On 29/01/2024 14:14, Matthieu Longo wrote:
Hi Richard,
Please find below the new patch where I addressed your comments and
updated the changelog.
rev16 pattern was not recognised anymore as a change in the bswap tree
pass was introducing a new GIMPLE form, not recognized by the assembly
final transformation pass.
More details in https://gcc.gnu.org/bugzilla/show_bug.cgi?id=108933
gcc/ChangeLog:
PR target/108933
* config/arm/arm.md (arm_rev16si2): Convert to define_insn.
Correct generated RTL.
(arm_rev16si2_alt1): Correctly handle conditional execution.
(arm_rev16si2_alt2): Likewise.
gcc/testsuite/ChangeLog:
PR target/108933
* gcc.target/arm/rev16.c: Moved to...
* gcc.target/arm/rev16_1.c: ...here.
* gcc.target/arm/rev16_2.c: New test to check that rev16 is
emitted.
Thanks. I've tweaked the commit message very slightly and pushed this.
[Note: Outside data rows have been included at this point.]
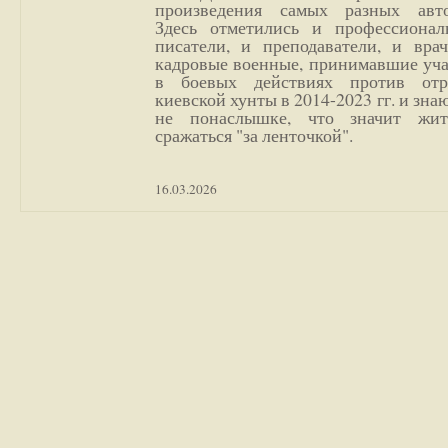
произведения самых разных авто
Здесь отметились и профессионал
писатели, и преподаватели, и врач
кадровые военные, принимавшие уча
в боевых действиях против отр
киевской хунты в 2014-2023 гг. и зн
не понаслышке, что значит жи
сражаться "за ленточкой".
16.03.2026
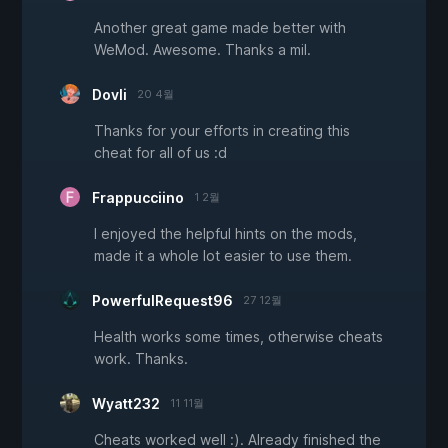
Another great game made better with
WeMod. Awesome. Thanks a mil.
Dovli
20 4월
Thanks for your efforts in creating this
cheat for all of us :d
Frappucciino
1 2월
I enjoyed the helpful hints on the mods,
made it a whole lot easier to use them.
PowerfulRequest96
27 12월
Health works some times, otherwise cheats
work. Thanks.
Wyatt232
11 11월
Cheats worked well :). Already finished the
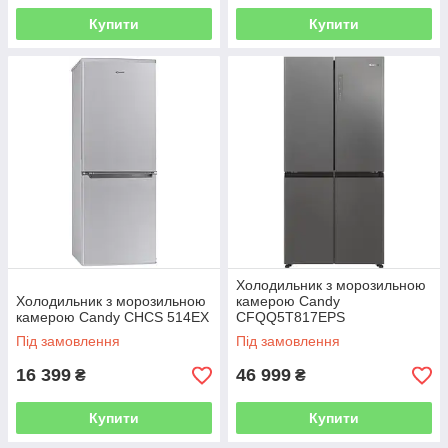
Купити
Купити
Холодильник з морозильною
Холодильник з морозильною
камерою Candy
камерою Candy CHCS 514EX
CFQQ5T817EPS
Під замовлення
Під замовлення
16 399
46 999
₴
₴
Купити
Купити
Could you please prepare backports for gcc-11 thru 13? It should just
be a matter of cherry-picking the commit.
R.
On 2024-01-22 16:25, Richard Earnshaw (lists) wrote:
On 22/01/2024 12:18, Matthieu Longo wrote:
rev16 pattern was not recognised anymore as a change in the bswap tree
pass was introducing a new GIMPLE form, not recognized by the assembly
final transformation pass.
More details in https://gcc.gnu.org/bugzilla/show_bug.cgi?id=108933
gcc/ChangeLog:
PR target/108933
* config/arm/arm.md (*arm_rev16si2_alt3): new pattern to
convert
a bswap + rotate by 16 bits into rev16
ChangeLog entries need to be written as sentences, so start with a
capital letter and end with a full stop; continuation lines should
start in column 8 (one hard tab, don't use spaces). But in this case,
"New pattern." is sufficient.
gcc/testsuite/ChangeLog:
PR target/108933
* gcc.target/arm/rev16.c: Moved to...
* gcc.target/arm/rev16_1.c: ...here.
* gcc.target/arm/rev16_2.c: New test to check that rev16 is
emitted.
+;; Similar pattern to match (rotate (bswap) 16)
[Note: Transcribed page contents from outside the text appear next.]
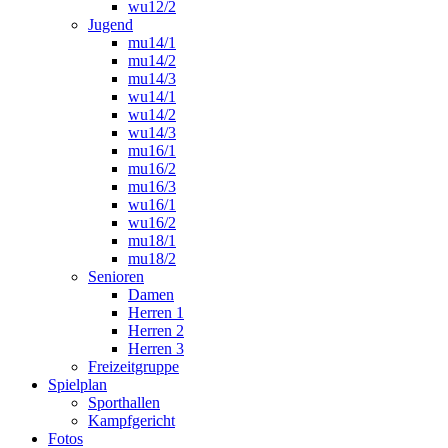
wu12/2
Jugend
mu14/1
mu14/2
mu14/3
wu14/1
wu14/2
wu14/3
mu16/1
mu16/2
mu16/3
wu16/1
wu16/2
mu18/1
mu18/2
Senioren
Damen
Herren 1
Herren 2
Herren 3
Freizeitgruppe
Spielplan
Sporthallen
Kampfgericht
Fotos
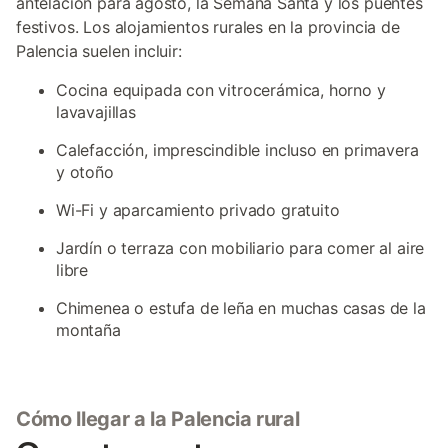
antelación para agosto, la Semana Santa y los puentes
festivos. Los alojamientos rurales en la provincia de
Palencia suelen incluir:
Cocina equipada con vitrocerámica, horno y
lavavajillas
Calefacción, imprescindible incluso en primavera
y otoño
Wi-Fi y aparcamiento privado gratuito
Jardín o terraza con mobiliario para comer al aire
libre
Chimenea o estufa de leña en muchas casas de la
montaña
Cómo llegar a la Palencia rural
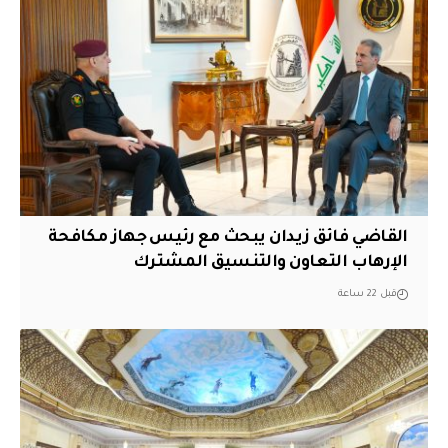
القاضي فائق زيدان يبحث مع رئيس جهاز مكافحة
الإرهاب التعاون والتنسيق المشترك
قبل 22 ساعة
+(define_insn "*arm_rev16si2_alt3"
+ [(set (match_operand:SI 0 "register_operand" "=l,r")
+ (rotate:SI (bswap:SI (match_operand:SI 1 "register_operand"
"l,r"))
+ (const_int 16)))]
+ "arm_arch6"
+ "rev16\\t%0, %1"
+ [(set_attr "arch" "t,32")
+ (set_attr "length" "2,4")
+ (set_attr "type" "rev")]
+)
+
Unfortunately, this is insufficient. When generating Arm or Thumb2
code (but not thumb1) we also have to handle conditional execution: we
need to have '%?' in the output template at the point where a
condition code might be needed. That means we need separate output
templates for all three alternatives (as we need a 16-bit variant for
thumb2 that's conditional and a 16-bit for thumb1 that isn't). See
the output of arm_rev16 for a guide of what is really needed.
I note that the arm_rev16si2_alt1, and arm_rev16si2_alt2 patterns are
incorrect in this regard as well; that will need fixing.
I also see that arm_rev16si2 currently expands to the alt1 variant
above; given that the preferred canonical form would now appear to use
bswap + rotate, we should change that as well. In fact, we can merge
your new pattern with the expand entirely and eliminate the need to
call gen_arm_rev16si2_alt1. Something like:
(define_insn "arm_rev16si2"
[(set (match_operand:SI 0 "s_register_operand")
(rotate:SI (bswap:SI (match_operand:SI 1
"s_register_operand")) (const_int 16))]
"arm_arch6"
"@
rev16...
...
R.